Dexter Goldberg © Jean-François Picaut

Une succession quasi cinématographique de scènes colorées caractérise « Smart Tone » et « Rainbow ». Le premier titre met en valeur l’équilibre entre les trois instruments, particulièrement sensible dans cette salle aux dimensions humaines, dotée d’une acoustique confortable. Le second, dont certains passages ont l’aspect d’une ballade, permet d’apprécier le travail mélodique de la contrebasse et la délicatesse du batteur. On serait tenté de parler d’un jeu liquide, fluide du piano. Mais certains passages sont au contraire tonitruants, voire violents. Ce n’est pas surprenant pour une pièce que son auteur envisage de renommer « Passions d’orage » !

Les saynètes très rythmées de « RER B » nous narrent les tribulations de Dexter dans ce transport francilien qui fut longtemps son lot quotidien. Dans cette pièce où les oasis de détente légère sont rares, on retient surtout les passages heurtés au piano, l’urgence et la fébrilité de jeu de la batterie et de la contrebasse.

Dans cette ville de Saint-Malo où Dexter a passé une partie de son enfance et son adolescence, le succès de son trio a été éclatant. Il est mérité. Si Dexter poursuit dans cette voie, on devrait l’entendre encore longtemps.

Dexter Goldberg & Samuel Blais © Philippe Colliot

En guise de transition avec le concert suivant, Dexter Goldberg et Samuel Blais (saxophone) nous ont interprété une agréable ballade, bien équilibrée. Samuel Blais est accueilli avec son groupe à Jazz à L’Étage dans le cadre du partenariat noué avec Jazz en Rafale de Montréal, sous l’égide de l’Institut culturel français.

Auguste Quartet : entre tradition et modernité
Le concert de l’Auguste Quartet, formation fondée par Alain Bédard (contrebasse) il y a vingt ans, présente ce soir des compositions signées par ses différents membres.

« Blue Mitch » est une composition du batteur Michel Lambert. On y entend un discours assez classique, bien rodé, par Bédard, Félix Stussi (piano) et Lambert lui-même. Au saxophone, Samuel Blais fait entendre quelques accents contemporains en jouant sur le souffle. Le titre suivant, « Coupures sanglantes » (Alain Bédard) est ironiquement dédié au gouvernement conservateur du Québec, responsable de coupes claires dans les budgets culturels. Le thème en est chantant en dépit du titre, et le saxophone y fait entendre un son plein et rond. Il signe aussi « Vieux pneus », occasion d’un solo virtuose à la contrebasse. « Buster » (Félix Stussi) est une pièce rapide, parfois sautillante, à l’image du personnage qu’elle honore.

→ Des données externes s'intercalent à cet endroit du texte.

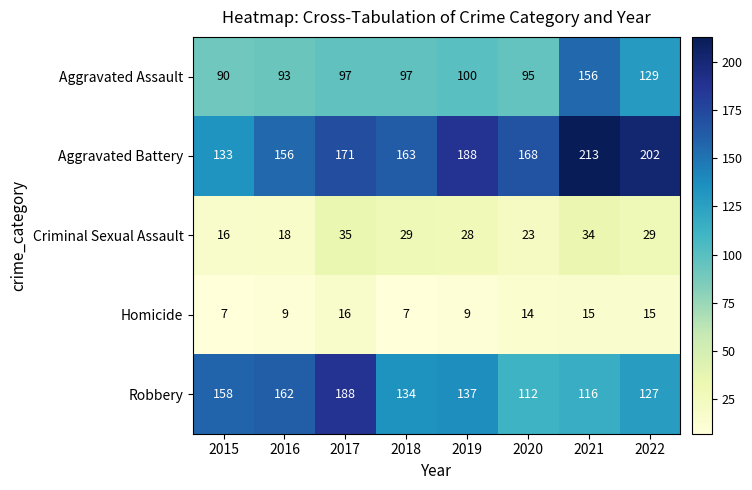

What is the difference between the highest and lowest values at 2018?

156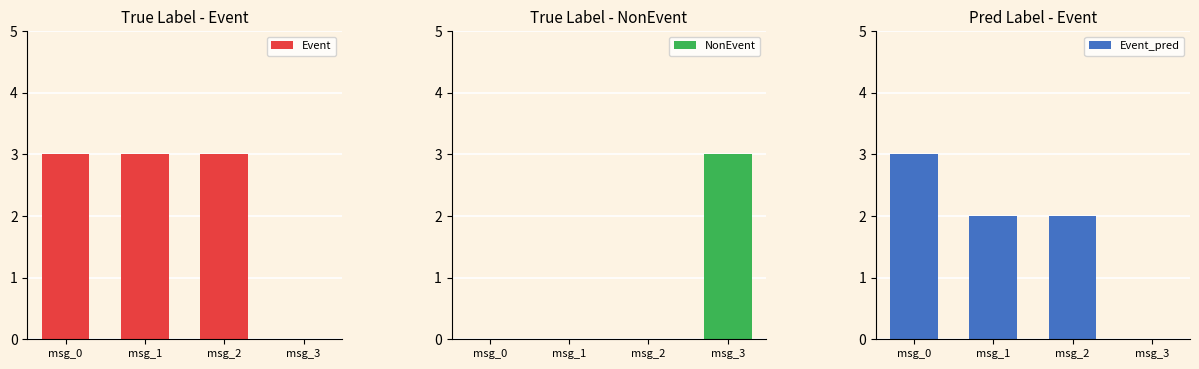

Reading left to right, transcribe all the data shown in this chart.

Event: 3	3	3	0
NonEvent: 0	0	0	3
Event_pred: 3	2	2	0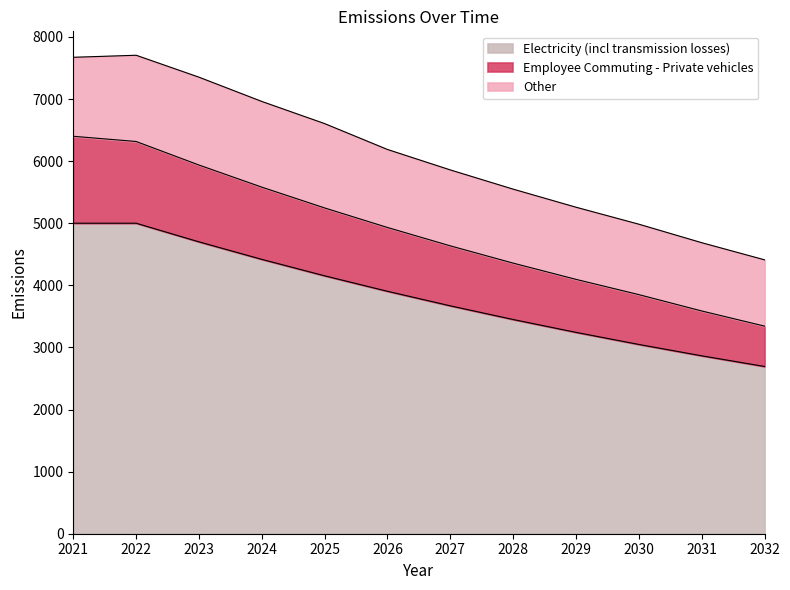

The value of Electricity (incl transmission losses) at 2026 is 6804.6. True or false?

False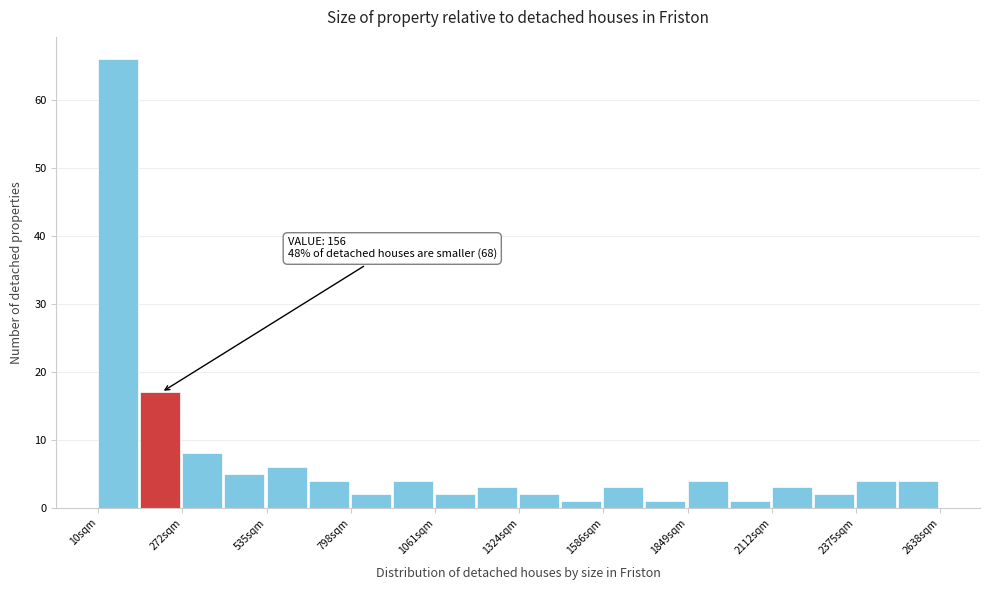

Read against the x-axis, roughly where is the centre of the tallest bar?

50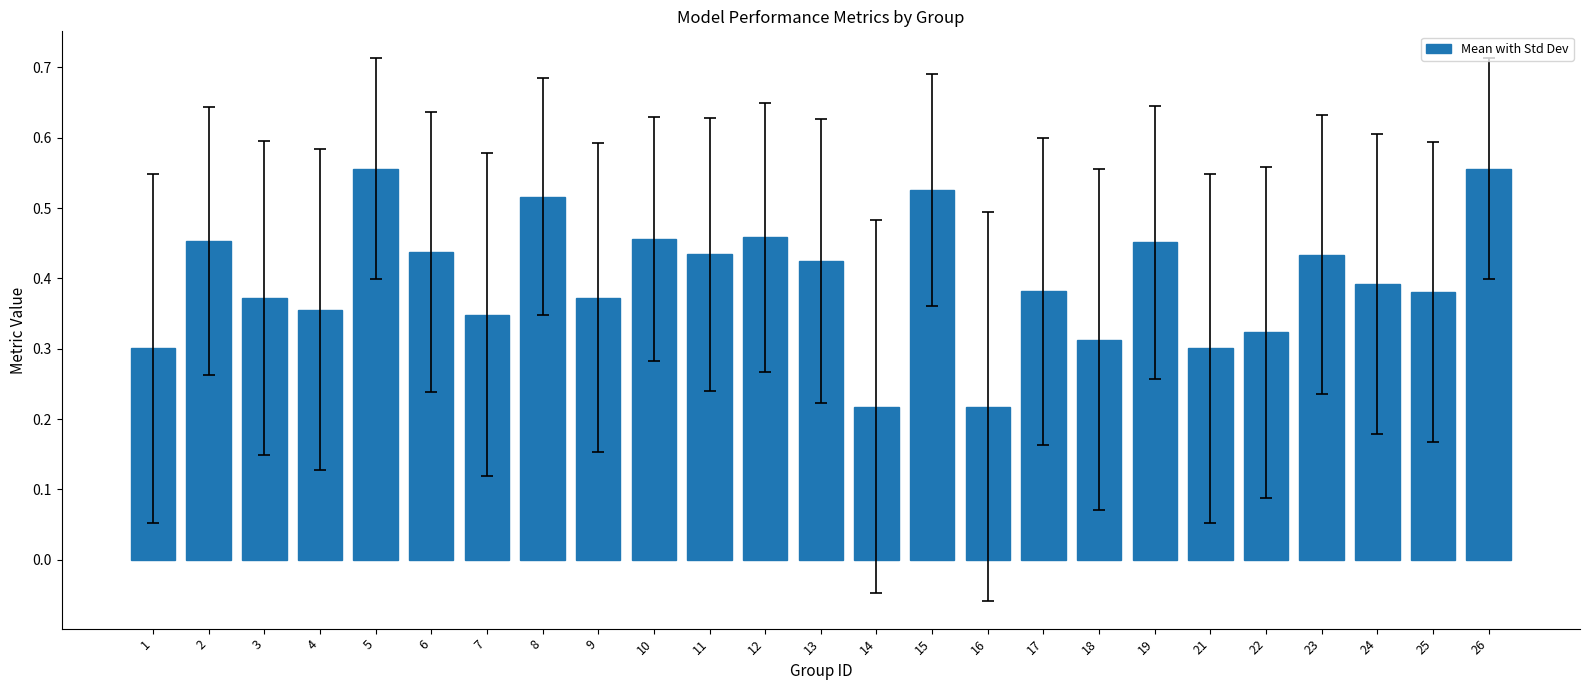

What is the sum of the values at 24 and 26?

0.9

Auguste Quartet © Philippe Colliot

Les deux titres composés par Samuel Blais sont de facture très différente. « Et voit le jour » est un titre qui donne à entendre la délicatesse de son phrasé, la plénitude et la rondeur du son. Le tout forme un bel équilibre avec le trio rythmique. Inspiré par une histoire de fourrière hilarante (quand Samuel Blais la raconte !), « Brooklyn Tow Pound » a des allures très contemporaines dans le jeu entre le piano et le saxophone. On y remarque aussi les rythmes complexes à la batterie. C’est aussi cet esprit nouveau qui préside à un duo entre le saxophone et la batterie.

L’Auguste Quartet a clos avec brio la série des concerts de cette édition de Jazz à L’Étage en pratiquant une musique volontiers mélodique, ce qui n’exclut pas une certaine complexité des formes ni des combinaisons harmoniques et rythmiques. La soirée a connu la chaleur des traditionnelles rencontres entre « cousins » de part et d’autre de l’Atlantique.

Jean-Pierre Como & Stéphane Guillaume © Philippe Colliot

Dimanche 20 mars 2016
Mon oncle de Jacques Tati, avec une musique originale de Jean-Pierre Como
C’est traditionnellement un événement familial qui met un terme à Jazz à L’Étage. La septième édition n’a pas failli à la tradition en proposant en ciné-concert Mon Oncle de Jacques Tati. Jean-Pierre Como était l’homme de la situation, lui dont le premier groupe s’appelait, ça ne s’invente pas, Monsieur Hulot ! Pour ce film qu’il admire, Jean-Pierre Como a créé une musique qui colle à l’esprit du film de façon épatante. Il l’interprète en direct au piano avec Stéphane Guillaume (saxophone et flûte). Un succès mérité.